Task details: Some of the lines below need repeating. Reproduce exactly those between the lines holding "There is also" and "better image.", inclusive.

-- Given data follows --

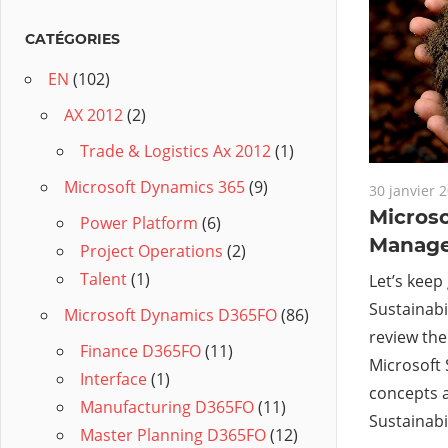
CATÉGORIES
EN
(102)
AX 2012
(2)
Trade & Logistics Ax 2012
(1)
Microsoft Dynamics 365
(9)
30 janvier 
Microso
Power Platform
(6)
Manager
Project Operations
(2)
Talent
(1)
Let’s keep
Sustainabi
Microsoft Dynamics D365FO
(86)
review the
Finance D365FO
(11)
Microsoft 
Interface
(1)
concepts 
Manufacturing D365FO
(11)
Sustainabi
Master Planning D365FO
(12)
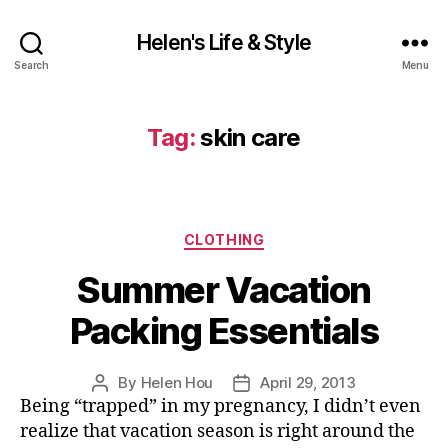
Helen's Life & Style
Search
Menu
Tag:
skin care
Categories
CLOTHING
Summer Vacation
Packing Essentials
By
Helen Hou
April 29, 2013
Post
Post
Being “trapped” in my pregnancy, I didn’t even
author
date
realize that vacation season is right around the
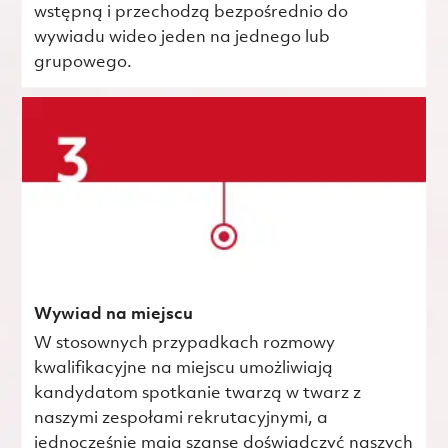
wstępną i przechodzą bezpośrednio do
wywiadu wideo jeden na jednego lub
grupowego.
Wywiad na miejscu
W stosownych przypadkach rozmowy
kwalifikacyjne na miejscu umożliwiają
kandydatom spotkanie twarzą w twarz z
naszymi zespołami rekrutacyjnymi, a
jednocześnie mają szansę doświadczyć naszych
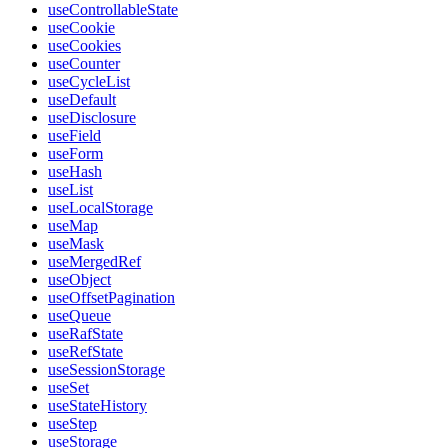
useControllableState
useCookie
useCookies
useCounter
useCycleList
useDefault
useDisclosure
useField
useForm
useHash
useList
useLocalStorage
useMap
useMask
useMergedRef
useObject
useOffsetPagination
useQueue
useRafState
useRefState
useSessionStorage
useSet
useStateHistory
useStep
useStorage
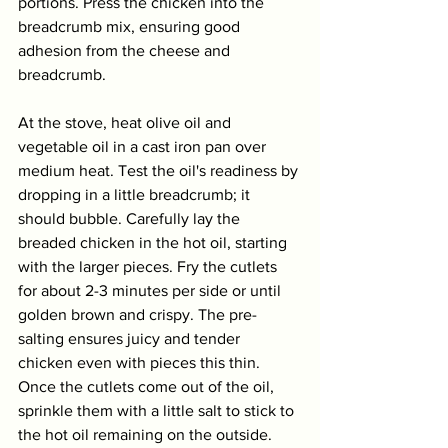
portions. Press the chicken into the 
breadcrumb mix, ensuring good 
adhesion from the cheese and 
breadcrumb. 
At the stove, heat olive oil and 
vegetable oil in a cast iron pan over 
medium heat. Test the oil's readiness by 
dropping in a little breadcrumb; it 
should bubble. Carefully lay the 
breaded chicken in the hot oil, starting 
with the larger pieces. Fry the cutlets 
for about 2-3 minutes per side or until 
golden brown and crispy. The pre-
salting ensures juicy and tender 
chicken even with pieces this thin. 
Once the cutlets come out of the oil, 
sprinkle them with a little salt to stick to 
the hot oil remaining on the outside. 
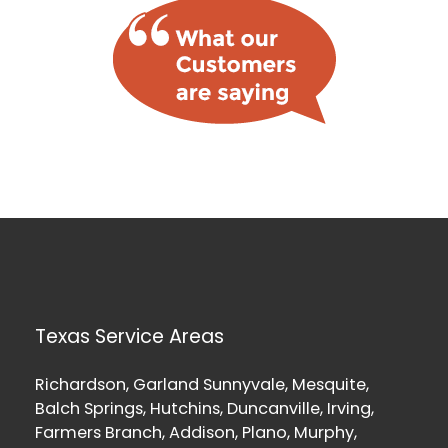
Texas Service Areas
Richardson, Garland Sunnyvale, Mesquite,
Balch Springs, Hutchins, Duncanville, Irving,
Farmers Branch, Addison, Plano, Murphy,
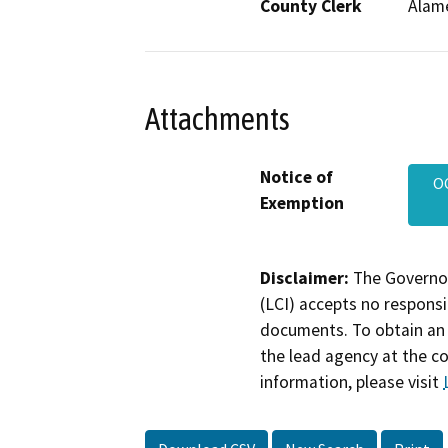
County Clerk
Alam
Attachments
Notice of
O
Exemption
Disclaimer:
The Governor
(LCI) accepts no responsib
documents. To obtain an 
the lead agency at the c
information, please visit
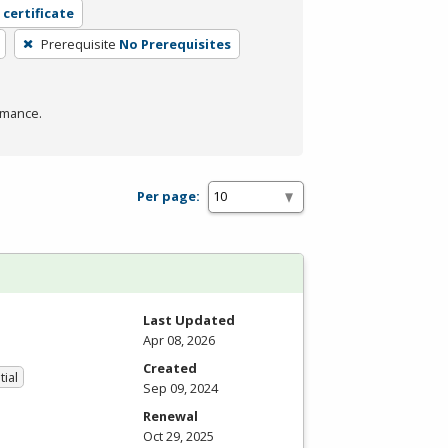
 certificate
Prerequisite
No Prerequisites
rmance.
Per page:
Last Updated
Apr 08, 2026
Created
tial
Sep 09, 2024
Renewal
Oct 29, 2025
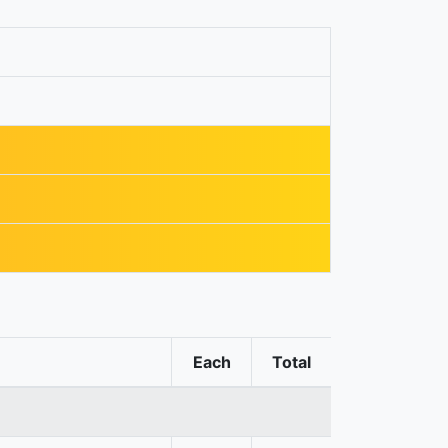
Each
Total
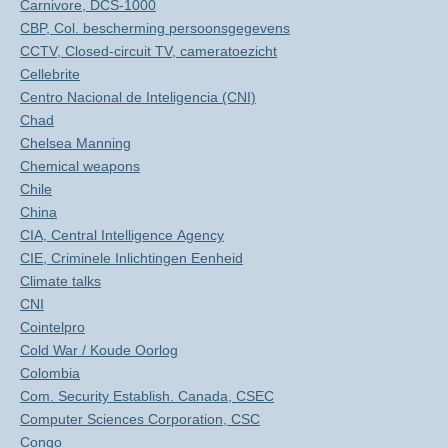
Carnivore, DCS-1000
CBP, Col. bescherming persoonsgegevens
CCTV, Closed-circuit TV, cameratoezicht
Cellebrite
Centro Nacional de Inteligencia (CNI)
Chad
Chelsea Manning
Chemical weapons
Chile
China
CIA, Central Intelligence Agency
CIE, Criminele Inlichtingen Eenheid
Climate talks
CNI
Cointelpro
Cold War / Koude Oorlog
Colombia
Com. Security Establish. Canada, CSEC
Computer Sciences Corporation, CSC
Congo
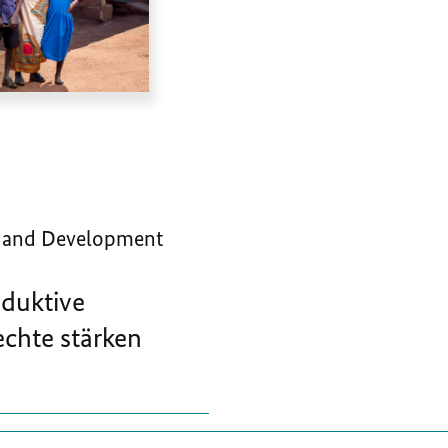
 and Development
oduktive
chte stärken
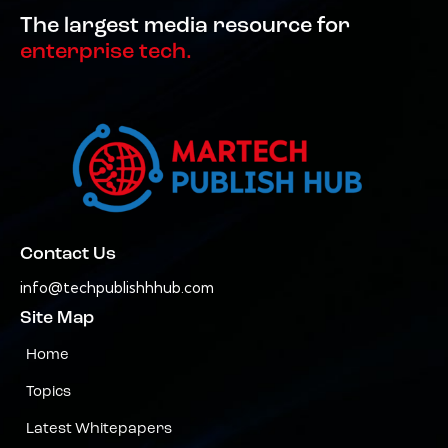
The largest media resource for
enterprise tech.
Contact Us
info@techpublishhhub.com
Site Map
Home
Topics
Latest Whitepapers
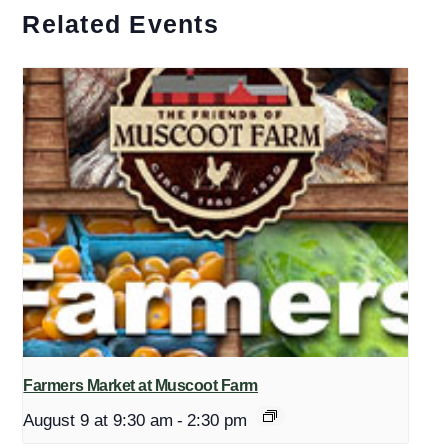
Related Events
Farmers Market at Muscoot Farm
August 9 at 9:30 am
-
2:30 pm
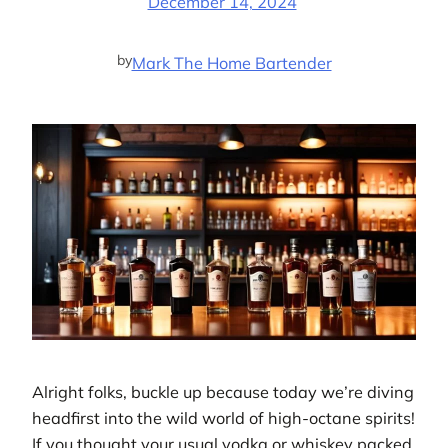
December 14, 2024
by
Mark The Home Bartender
Alright folks, buckle up because today we’re diving
headfirst into the wild world of high-octane spirits!
If you thought your usual vodka or whiskey packed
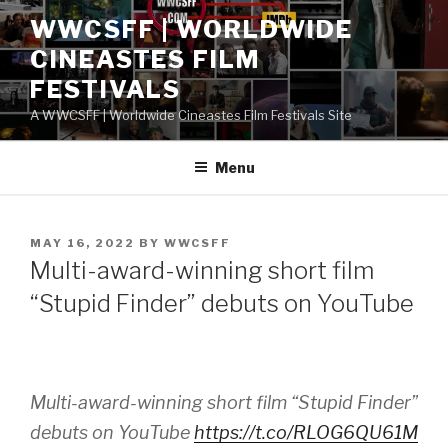
Skip
WWCSFF | WORLDWIDE
to
CINEASTES FILM
content
FESTIVALS
A WWCSFF | Worldwide Cineastes Film Festivals Site
Menu
POSTED
MAY 16, 2022
BY
WWCSFF
ON
Multi-award-winning short film
“Stupid Finder” debuts on YouTube
Multi-award-winning short film “Stupid Finder”
debuts on YouTube
https://t.co/RLOG6QU61M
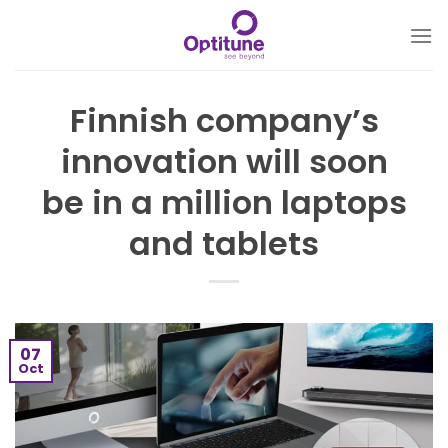
Skip
to
content
Finnish company’s
innovation will soon
be in a million laptops
and tablets
07
Oct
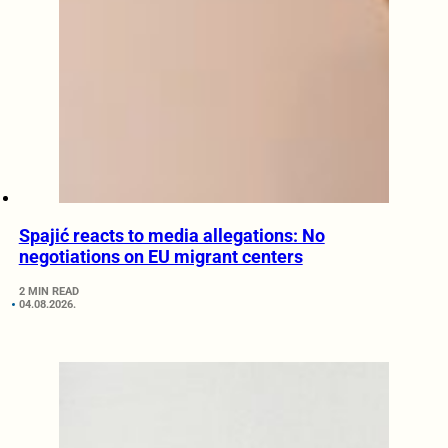
Spajić reacts to media allegations: No
negotiations on EU migrant centers
2 MIN READ
04.08.2026.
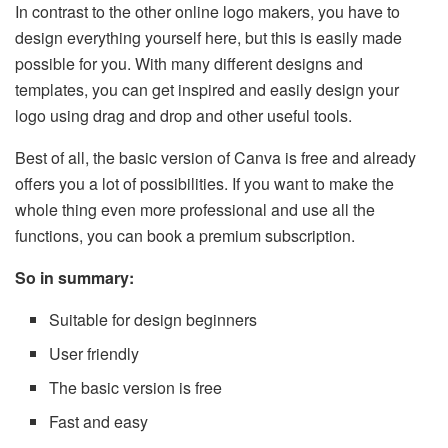
In contrast to the other online logo makers, you have to
design everything yourself here, but this is easily made
possible for you. With many different designs and
templates, you can get inspired and easily design your
logo using drag and drop and other useful tools.
Best of all, the basic version of Canva is free and already
offers you a lot of possibilities. If you want to make the
whole thing even more professional and use all the
functions, you can book a premium subscription.
So in summary:
Suitable for design beginners
User friendly
The basic version is free
Fast and easy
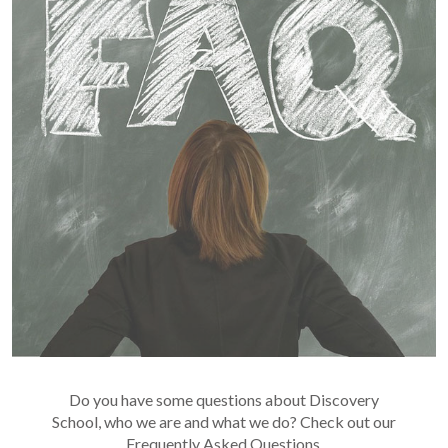
Do you have some questions about Discovery
School, who we are and what we do? Check out our
Frequently Asked Questions.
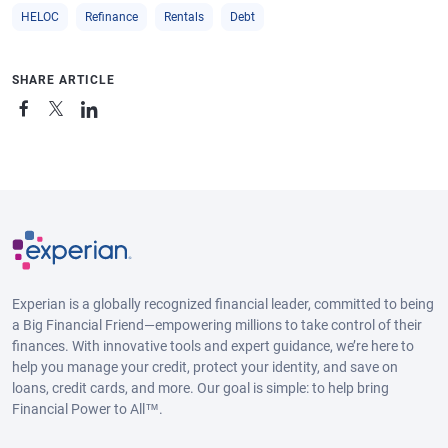
HELOC
Refinance
Rentals
Debt
SHARE ARTICLE
Experian is a globally recognized financial leader, committed to being
a Big Financial Friend—empowering millions to take control of their
finances. With innovative tools and expert guidance, we’re here to
help you manage your credit, protect your identity, and save on
loans, credit cards, and more. Our goal is simple: to help bring
Financial Power to All™.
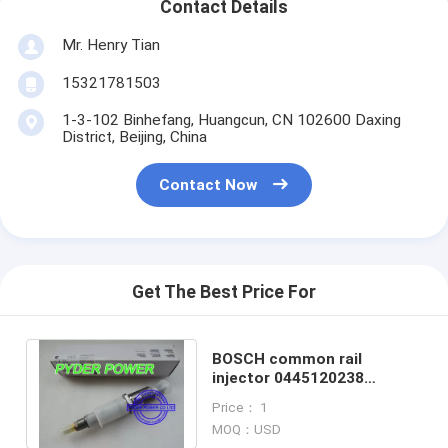
Contact Details
Mr. Henry Tian
15321781503
1-3-102 Binhefang, Huangcun, CN 102600 Daxing
District, Beijing, China
Contact Now
Get The Best Price For
BOSCH common rail
injector 0445120238
CUMMINS 5263316
Price： 1
MOQ：USD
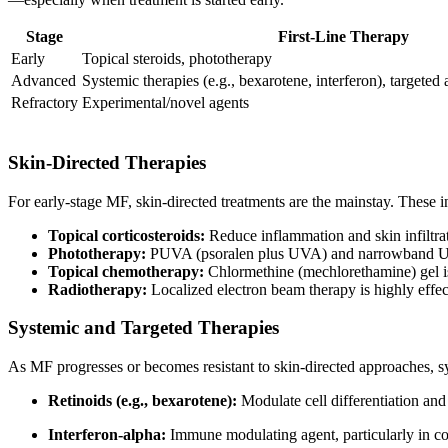
Stage
First-Line Therapy
Early
Topical steroids, phototherapy
Advanced
Systemic therapies (e.g., bexarotene, interferon), targete
Refractory
Experimental/novel agents
Skin-Directed Therapies
For early-stage MF, skin-directed treatments are the mainstay. These i
Topical corticosteroids:
Reduce inflammation and skin infiltrati
Phototherapy:
PUVA (psoralen plus UVA) and narrowband UVB 
Topical chemotherapy:
Chlormethine (mechlorethamine) gel is 
Radiotherapy:
Localized electron beam therapy is highly effec
Systemic and Targeted Therapies
As MF progresses or becomes resistant to skin-directed approaches, s
Retinoids (e.g., bexarotene):
Modulate cell differentiation a
Interferon-alpha:
Immune modulating agent, particularly in 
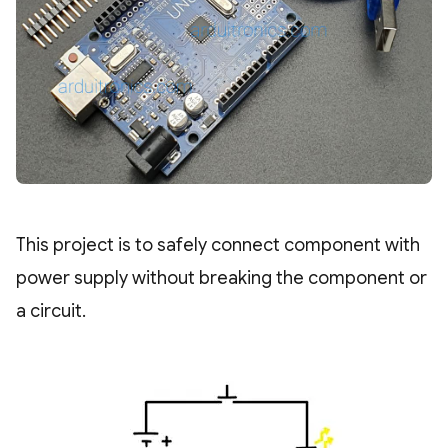
This project is to safely connect component with
power supply without breaking the component or
a circuit.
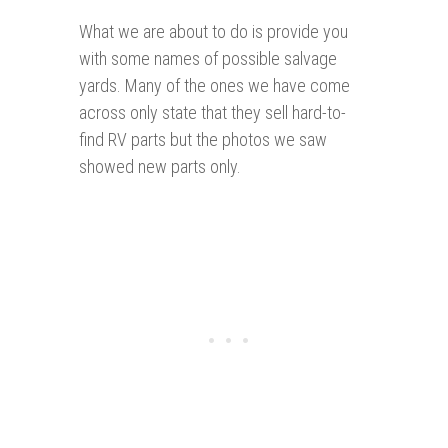
What we are about to do is provide you
with some names of possible salvage
yards. Many of the ones we have come
across only state that they sell hard-to-
find RV parts but the photos we saw
showed new parts only.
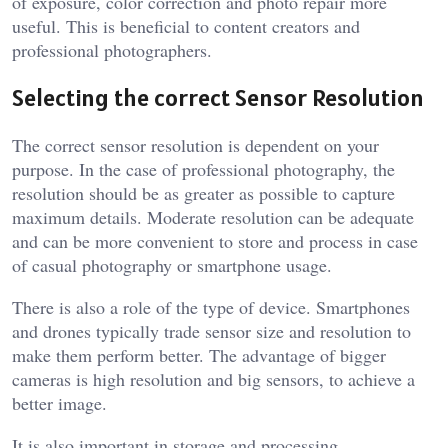
of exposure, color correction and photo repair more
useful. This is beneficial to content creators and
professional photographers.
Selecting the correct Sensor Resolution
The correct sensor resolution is dependent on your
purpose. In the case of professional photography, the
resolution should be as greater as possible to capture
maximum details. Moderate resolution can be adequate
and can be more convenient to store and process in case
of casual photography or smartphone usage.
There is also a role of the type of device. Smartphones
and drones typically trade sensor size and resolution to
make them perform better. The advantage of bigger
cameras is high resolution and big sensors, to achieve a
better image.
It is also important in storage and processing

-- Given data concluded --

Solution to the exercise:
There is also a role of the type of device. Smartphones
and drones typically trade sensor size and resolution to
make them perform better. The advantage of bigger
cameras is high resolution and big sensors, to achieve a
better image.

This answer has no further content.